▸ **WHAT TO WORK ON**
Lines before the one containing "left front paw: (470, 654)" are left out; output the rest of the data exactly, through the final line.

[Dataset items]
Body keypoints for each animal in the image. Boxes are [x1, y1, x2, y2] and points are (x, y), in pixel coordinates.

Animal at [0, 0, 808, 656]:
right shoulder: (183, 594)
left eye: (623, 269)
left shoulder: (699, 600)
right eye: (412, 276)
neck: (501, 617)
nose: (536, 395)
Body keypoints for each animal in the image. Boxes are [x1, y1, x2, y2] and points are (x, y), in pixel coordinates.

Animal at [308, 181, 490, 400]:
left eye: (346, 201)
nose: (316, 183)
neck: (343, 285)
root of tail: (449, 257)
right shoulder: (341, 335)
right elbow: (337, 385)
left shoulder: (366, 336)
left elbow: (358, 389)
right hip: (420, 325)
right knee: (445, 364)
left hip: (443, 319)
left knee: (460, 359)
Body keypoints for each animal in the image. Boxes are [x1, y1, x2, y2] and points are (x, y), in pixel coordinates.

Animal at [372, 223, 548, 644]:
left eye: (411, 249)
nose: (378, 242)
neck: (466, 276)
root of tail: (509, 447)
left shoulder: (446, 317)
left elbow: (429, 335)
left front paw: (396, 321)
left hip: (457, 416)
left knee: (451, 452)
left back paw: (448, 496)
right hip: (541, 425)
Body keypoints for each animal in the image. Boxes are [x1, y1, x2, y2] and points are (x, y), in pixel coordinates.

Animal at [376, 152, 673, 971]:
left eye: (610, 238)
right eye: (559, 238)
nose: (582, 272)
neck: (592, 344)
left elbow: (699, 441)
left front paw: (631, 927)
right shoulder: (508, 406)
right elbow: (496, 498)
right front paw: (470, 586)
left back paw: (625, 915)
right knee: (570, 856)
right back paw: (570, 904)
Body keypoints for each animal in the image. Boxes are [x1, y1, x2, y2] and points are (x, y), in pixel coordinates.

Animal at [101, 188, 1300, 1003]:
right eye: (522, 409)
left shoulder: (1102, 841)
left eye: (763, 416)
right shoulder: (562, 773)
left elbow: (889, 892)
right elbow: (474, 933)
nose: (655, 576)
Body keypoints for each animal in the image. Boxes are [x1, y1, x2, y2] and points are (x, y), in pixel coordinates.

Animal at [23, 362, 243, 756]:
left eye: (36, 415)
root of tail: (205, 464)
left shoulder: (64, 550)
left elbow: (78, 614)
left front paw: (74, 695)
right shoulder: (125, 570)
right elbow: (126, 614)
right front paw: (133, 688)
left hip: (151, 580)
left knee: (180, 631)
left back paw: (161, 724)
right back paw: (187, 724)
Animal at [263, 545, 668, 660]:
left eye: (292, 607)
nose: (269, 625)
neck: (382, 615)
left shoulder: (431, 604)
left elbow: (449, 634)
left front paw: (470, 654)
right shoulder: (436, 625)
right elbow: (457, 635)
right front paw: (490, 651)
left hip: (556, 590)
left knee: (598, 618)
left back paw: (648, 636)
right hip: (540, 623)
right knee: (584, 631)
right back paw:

▸ **COMPLETED TASK**
left front paw: (470, 654)
right shoulder: (436, 625)
right elbow: (457, 635)
right front paw: (490, 651)
left hip: (556, 590)
left knee: (598, 618)
left back paw: (648, 636)
right hip: (540, 623)
right knee: (584, 631)
right back paw:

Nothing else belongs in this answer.